_Items listed in a dataset_:
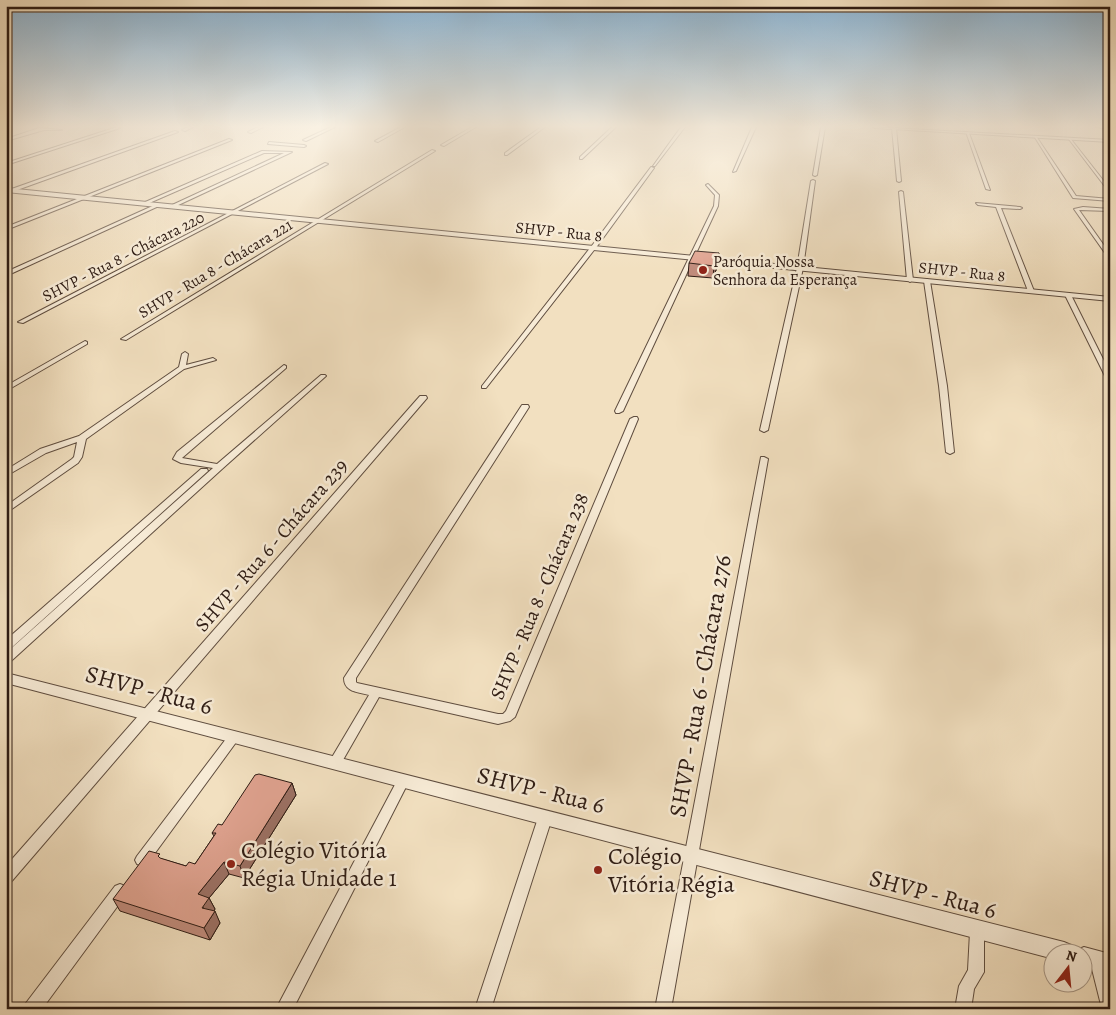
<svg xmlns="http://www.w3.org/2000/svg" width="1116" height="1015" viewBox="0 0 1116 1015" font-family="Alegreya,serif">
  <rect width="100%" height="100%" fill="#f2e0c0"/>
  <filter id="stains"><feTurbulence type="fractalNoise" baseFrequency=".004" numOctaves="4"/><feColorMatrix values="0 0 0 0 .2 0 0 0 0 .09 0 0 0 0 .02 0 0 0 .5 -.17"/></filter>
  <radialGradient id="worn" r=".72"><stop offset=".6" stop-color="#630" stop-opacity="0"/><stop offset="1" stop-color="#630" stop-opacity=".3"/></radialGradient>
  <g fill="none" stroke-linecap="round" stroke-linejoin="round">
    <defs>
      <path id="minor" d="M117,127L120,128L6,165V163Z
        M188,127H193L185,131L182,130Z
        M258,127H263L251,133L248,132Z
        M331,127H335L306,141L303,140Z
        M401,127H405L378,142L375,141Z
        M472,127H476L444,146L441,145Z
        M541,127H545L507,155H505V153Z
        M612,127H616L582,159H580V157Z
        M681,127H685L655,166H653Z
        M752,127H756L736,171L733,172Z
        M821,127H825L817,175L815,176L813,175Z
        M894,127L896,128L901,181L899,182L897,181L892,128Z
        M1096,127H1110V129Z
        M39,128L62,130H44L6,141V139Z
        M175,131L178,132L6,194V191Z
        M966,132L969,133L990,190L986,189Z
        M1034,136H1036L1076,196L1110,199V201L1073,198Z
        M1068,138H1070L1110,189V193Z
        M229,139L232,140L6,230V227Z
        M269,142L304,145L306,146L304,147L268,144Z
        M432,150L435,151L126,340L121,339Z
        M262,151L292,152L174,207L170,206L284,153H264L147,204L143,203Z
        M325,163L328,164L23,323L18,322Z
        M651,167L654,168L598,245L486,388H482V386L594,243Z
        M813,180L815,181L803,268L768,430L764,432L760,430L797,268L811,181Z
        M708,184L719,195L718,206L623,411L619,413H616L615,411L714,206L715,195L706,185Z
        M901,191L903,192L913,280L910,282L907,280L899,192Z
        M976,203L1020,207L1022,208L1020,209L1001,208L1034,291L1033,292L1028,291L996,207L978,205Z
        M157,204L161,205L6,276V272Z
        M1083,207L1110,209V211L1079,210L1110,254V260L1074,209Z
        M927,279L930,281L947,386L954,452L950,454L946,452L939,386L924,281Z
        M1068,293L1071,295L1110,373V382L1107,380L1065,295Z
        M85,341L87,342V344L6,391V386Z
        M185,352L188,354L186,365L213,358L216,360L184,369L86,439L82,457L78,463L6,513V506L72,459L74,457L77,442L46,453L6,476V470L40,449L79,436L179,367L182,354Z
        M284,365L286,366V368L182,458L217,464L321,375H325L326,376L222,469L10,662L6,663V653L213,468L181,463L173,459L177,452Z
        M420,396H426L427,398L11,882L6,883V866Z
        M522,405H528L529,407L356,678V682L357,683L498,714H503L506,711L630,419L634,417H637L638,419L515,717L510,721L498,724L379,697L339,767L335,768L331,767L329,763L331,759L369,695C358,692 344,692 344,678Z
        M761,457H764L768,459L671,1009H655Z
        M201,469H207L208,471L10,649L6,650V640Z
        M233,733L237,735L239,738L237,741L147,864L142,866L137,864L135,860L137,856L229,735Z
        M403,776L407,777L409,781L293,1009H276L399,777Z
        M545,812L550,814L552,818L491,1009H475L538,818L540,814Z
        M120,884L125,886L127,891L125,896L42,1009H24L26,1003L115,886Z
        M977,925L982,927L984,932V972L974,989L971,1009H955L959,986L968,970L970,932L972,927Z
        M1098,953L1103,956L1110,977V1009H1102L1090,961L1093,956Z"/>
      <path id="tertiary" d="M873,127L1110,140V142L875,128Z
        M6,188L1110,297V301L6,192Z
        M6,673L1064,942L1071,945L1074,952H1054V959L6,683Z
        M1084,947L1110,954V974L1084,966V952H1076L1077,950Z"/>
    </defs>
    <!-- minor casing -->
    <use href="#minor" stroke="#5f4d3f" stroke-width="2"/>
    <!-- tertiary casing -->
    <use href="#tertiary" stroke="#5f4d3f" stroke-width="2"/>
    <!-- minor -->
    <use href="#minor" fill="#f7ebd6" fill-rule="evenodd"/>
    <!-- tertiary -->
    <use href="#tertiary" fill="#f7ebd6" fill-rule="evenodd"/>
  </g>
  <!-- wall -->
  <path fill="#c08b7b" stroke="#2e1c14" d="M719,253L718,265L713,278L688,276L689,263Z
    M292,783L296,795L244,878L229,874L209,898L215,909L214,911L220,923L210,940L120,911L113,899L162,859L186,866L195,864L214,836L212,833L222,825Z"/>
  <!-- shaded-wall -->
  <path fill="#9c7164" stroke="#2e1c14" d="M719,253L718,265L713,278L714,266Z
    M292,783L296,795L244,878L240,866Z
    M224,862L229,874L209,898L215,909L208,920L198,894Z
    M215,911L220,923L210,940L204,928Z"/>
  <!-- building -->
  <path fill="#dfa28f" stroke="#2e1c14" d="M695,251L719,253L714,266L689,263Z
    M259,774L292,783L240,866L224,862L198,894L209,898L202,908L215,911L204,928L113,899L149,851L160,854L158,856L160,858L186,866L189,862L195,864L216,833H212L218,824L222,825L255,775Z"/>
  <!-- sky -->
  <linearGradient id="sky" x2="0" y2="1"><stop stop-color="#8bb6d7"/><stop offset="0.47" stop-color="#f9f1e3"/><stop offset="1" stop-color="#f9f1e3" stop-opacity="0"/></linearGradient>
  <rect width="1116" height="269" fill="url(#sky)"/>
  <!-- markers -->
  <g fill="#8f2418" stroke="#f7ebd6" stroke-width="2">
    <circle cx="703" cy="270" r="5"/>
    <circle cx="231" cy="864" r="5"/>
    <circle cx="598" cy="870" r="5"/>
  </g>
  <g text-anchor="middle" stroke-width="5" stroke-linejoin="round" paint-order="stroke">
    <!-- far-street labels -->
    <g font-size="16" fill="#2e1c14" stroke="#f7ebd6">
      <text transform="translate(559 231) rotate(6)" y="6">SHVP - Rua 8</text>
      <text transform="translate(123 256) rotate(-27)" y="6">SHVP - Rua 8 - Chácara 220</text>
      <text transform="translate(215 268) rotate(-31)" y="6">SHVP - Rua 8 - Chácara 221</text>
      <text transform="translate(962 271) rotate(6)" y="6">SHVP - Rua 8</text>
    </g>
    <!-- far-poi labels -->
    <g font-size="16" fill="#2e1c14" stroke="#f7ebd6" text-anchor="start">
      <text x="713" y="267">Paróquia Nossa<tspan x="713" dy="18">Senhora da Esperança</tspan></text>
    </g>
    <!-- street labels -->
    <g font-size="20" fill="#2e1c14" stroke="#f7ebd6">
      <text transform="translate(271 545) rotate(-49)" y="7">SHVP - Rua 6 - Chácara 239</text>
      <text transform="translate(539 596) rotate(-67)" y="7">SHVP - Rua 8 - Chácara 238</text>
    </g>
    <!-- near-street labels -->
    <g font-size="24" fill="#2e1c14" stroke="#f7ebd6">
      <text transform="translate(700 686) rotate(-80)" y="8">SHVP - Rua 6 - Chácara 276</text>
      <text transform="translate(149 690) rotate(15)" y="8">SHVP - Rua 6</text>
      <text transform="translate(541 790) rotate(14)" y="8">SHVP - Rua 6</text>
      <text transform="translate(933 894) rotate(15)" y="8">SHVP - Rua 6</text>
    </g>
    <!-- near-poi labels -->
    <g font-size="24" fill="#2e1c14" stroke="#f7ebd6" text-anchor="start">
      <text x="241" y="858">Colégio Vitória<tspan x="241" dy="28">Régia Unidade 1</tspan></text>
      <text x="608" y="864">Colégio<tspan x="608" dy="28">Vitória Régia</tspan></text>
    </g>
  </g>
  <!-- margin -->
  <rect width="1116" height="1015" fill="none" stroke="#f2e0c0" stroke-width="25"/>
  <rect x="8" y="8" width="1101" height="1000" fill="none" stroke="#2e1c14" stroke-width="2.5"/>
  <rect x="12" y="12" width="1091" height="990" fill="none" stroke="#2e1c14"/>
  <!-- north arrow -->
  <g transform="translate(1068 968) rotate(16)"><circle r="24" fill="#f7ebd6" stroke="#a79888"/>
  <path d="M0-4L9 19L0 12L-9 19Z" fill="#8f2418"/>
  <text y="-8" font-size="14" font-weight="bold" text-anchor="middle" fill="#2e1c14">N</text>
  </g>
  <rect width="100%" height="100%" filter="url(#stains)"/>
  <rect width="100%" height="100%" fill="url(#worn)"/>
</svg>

==

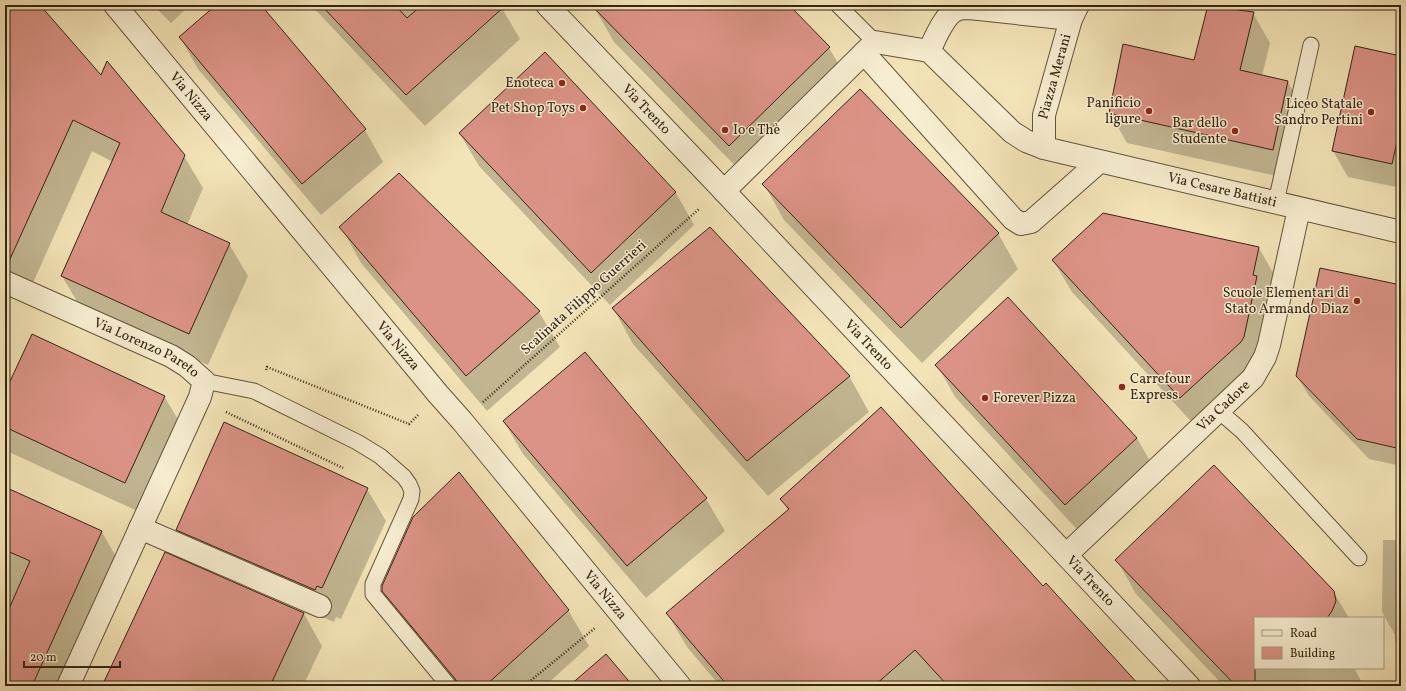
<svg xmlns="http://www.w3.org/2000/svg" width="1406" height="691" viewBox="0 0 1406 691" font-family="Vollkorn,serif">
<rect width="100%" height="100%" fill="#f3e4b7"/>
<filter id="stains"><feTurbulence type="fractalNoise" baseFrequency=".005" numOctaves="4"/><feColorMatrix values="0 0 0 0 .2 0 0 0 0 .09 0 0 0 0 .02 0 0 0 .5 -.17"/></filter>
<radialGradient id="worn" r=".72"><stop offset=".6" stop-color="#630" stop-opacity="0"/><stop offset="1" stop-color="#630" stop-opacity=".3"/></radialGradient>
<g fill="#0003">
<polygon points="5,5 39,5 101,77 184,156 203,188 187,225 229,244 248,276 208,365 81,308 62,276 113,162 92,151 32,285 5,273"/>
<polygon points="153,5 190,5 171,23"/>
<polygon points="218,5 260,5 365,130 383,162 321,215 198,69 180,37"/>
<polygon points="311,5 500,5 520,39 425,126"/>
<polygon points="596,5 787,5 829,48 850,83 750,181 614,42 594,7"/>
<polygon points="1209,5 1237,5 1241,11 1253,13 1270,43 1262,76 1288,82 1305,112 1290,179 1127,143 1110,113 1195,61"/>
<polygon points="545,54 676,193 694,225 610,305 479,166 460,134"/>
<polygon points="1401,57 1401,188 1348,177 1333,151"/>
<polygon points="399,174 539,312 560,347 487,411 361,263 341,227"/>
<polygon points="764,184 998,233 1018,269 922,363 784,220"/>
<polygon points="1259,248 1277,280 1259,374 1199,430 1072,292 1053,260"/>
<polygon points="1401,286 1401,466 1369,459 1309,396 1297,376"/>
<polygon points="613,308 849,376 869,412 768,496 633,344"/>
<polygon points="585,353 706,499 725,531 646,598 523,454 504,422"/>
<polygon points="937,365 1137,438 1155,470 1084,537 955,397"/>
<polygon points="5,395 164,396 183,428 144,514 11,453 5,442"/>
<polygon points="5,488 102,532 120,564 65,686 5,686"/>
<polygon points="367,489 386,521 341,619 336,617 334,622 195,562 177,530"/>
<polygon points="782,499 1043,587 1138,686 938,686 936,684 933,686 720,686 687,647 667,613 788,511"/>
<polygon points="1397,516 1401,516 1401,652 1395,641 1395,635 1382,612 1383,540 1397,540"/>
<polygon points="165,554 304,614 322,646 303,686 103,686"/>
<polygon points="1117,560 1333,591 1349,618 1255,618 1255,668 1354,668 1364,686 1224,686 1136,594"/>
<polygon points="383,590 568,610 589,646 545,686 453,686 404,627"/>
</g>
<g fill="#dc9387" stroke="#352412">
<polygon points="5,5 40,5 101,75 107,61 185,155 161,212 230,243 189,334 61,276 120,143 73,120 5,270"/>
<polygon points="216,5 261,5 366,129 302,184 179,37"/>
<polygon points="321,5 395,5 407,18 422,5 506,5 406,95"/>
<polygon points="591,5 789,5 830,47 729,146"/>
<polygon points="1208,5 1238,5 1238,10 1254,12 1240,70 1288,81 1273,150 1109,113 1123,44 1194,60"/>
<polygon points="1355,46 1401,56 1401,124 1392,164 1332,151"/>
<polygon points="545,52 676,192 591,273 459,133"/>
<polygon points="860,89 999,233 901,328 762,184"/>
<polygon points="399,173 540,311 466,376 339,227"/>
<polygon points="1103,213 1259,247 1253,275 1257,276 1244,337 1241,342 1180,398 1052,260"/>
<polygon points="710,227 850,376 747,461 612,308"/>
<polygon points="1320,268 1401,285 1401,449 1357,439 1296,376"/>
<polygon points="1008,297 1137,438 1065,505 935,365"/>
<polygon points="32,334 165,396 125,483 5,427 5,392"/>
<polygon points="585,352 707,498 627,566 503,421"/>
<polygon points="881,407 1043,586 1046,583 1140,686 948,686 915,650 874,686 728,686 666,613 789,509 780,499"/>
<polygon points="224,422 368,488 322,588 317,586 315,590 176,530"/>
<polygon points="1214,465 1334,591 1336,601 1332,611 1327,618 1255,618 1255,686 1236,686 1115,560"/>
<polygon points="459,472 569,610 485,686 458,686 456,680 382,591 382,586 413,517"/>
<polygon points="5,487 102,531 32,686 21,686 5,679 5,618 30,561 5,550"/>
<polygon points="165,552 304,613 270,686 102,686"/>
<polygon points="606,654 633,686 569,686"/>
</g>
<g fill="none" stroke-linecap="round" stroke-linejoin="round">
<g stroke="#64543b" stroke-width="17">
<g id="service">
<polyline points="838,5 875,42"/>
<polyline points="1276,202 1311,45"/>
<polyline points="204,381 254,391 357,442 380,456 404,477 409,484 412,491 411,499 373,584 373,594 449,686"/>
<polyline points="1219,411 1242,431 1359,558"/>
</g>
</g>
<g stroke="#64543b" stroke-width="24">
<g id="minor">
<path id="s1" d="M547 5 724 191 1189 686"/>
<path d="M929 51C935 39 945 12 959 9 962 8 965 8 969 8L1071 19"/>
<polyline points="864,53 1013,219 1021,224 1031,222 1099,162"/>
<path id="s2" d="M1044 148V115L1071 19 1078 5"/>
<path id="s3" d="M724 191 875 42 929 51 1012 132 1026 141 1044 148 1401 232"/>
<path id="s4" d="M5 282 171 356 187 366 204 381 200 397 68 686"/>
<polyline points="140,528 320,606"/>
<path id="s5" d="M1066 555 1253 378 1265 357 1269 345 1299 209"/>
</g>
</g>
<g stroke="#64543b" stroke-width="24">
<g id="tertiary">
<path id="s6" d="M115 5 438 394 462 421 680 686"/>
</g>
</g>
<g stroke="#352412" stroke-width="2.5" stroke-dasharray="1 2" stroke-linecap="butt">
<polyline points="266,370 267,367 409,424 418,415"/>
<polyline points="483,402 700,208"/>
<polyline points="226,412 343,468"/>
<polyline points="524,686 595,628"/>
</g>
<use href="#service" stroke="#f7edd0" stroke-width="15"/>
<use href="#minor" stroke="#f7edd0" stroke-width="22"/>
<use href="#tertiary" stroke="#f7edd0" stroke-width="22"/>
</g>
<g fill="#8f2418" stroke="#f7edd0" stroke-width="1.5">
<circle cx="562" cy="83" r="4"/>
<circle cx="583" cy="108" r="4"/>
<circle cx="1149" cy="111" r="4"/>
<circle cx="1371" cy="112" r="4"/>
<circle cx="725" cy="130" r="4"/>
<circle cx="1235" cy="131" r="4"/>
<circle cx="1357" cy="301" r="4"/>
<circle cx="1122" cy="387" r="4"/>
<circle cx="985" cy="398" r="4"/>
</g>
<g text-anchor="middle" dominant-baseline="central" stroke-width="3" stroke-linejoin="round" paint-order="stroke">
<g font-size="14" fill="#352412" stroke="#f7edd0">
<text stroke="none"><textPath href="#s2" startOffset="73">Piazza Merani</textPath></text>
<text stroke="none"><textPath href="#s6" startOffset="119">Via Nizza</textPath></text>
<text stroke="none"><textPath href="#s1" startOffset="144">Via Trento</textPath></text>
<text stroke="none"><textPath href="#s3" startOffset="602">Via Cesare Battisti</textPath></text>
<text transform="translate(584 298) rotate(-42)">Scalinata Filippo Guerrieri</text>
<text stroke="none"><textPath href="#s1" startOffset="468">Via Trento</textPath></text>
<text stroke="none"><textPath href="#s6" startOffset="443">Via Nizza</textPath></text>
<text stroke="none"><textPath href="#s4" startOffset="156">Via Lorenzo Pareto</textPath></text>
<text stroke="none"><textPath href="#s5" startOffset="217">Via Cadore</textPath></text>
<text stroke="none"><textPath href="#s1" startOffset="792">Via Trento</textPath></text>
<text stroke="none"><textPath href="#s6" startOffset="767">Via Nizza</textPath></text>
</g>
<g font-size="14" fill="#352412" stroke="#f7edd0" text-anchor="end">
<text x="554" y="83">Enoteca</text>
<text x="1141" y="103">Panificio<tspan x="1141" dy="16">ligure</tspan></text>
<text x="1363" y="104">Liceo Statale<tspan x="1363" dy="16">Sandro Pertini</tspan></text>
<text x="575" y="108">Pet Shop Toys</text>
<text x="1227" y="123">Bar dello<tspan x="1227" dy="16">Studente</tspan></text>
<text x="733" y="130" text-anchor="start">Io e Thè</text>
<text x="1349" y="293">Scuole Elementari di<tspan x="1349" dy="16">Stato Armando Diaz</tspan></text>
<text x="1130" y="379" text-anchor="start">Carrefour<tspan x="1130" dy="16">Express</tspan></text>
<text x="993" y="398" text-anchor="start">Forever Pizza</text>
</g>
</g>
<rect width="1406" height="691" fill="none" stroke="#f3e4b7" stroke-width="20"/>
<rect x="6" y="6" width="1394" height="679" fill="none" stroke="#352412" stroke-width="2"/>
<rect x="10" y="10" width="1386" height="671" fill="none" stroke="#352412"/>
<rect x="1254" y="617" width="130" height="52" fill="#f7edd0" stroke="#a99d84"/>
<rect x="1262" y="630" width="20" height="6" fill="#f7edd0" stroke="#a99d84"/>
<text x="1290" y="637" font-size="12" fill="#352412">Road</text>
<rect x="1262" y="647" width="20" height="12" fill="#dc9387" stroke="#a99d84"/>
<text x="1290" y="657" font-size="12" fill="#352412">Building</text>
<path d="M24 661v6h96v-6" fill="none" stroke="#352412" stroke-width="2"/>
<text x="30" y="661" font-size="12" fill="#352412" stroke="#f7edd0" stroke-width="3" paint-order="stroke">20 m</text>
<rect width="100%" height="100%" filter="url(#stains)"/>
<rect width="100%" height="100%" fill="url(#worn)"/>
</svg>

_TASK REQUIREMENTS_:
With "feColorMatrix" as the string to look for, count the matching lines in the entries above and report only the number.

_EXERCISE RESULT_:
2